■ WHAT IS BEING ASKED
Where the data below contains pictures, omit them; output the rest word for word.

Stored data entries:
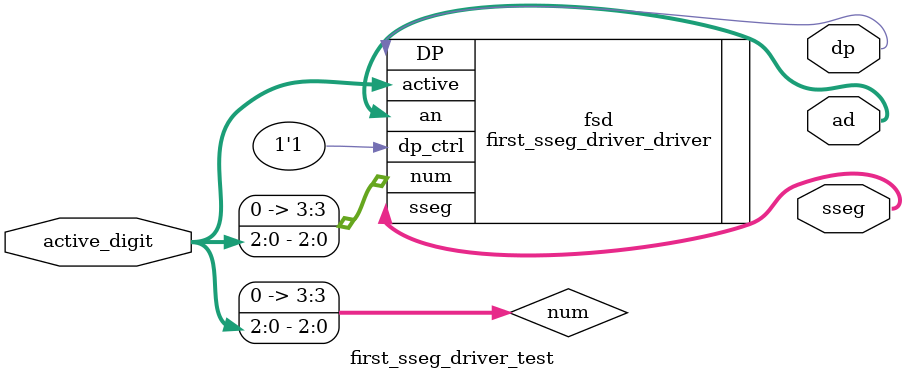
<source format=v>
`timescale 1ns / 1ps


module first_sseg_driver_test(
    input [2:0] active_digit,
    output [6:0] sseg,
    output [7:0] ad,
    output dp
    );
    wire [3:0] num;
    assign num = {1'b0,active_digit[2:0]};
    first_sseg_driver_driver fsd (.active(active_digit),
                                  .num(num),
                                  .dp_ctrl(1'b1),
                                  .sseg(sseg),
                                  .an(ad),
                                  .DP(dp)
                                  );
endmodule

</source>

■ SOLUTION TO THIS EXERCISE
<source format=v>
`timescale 1ns / 1ps


module first_sseg_driver_test(
    input [2:0] active_digit,
    output [6:0] sseg,
    output [7:0] ad,
    output dp
    );
    wire [3:0] num;
    assign num = {1'b0,active_digit[2:0]};
    first_sseg_driver_driver fsd (.active(active_digit),
                                  .num(num),
                                  .dp_ctrl(1'b1),
                                  .sseg(sseg),
                                  .an(ad),
                                  .DP(dp)
                                  );
endmodule

</source>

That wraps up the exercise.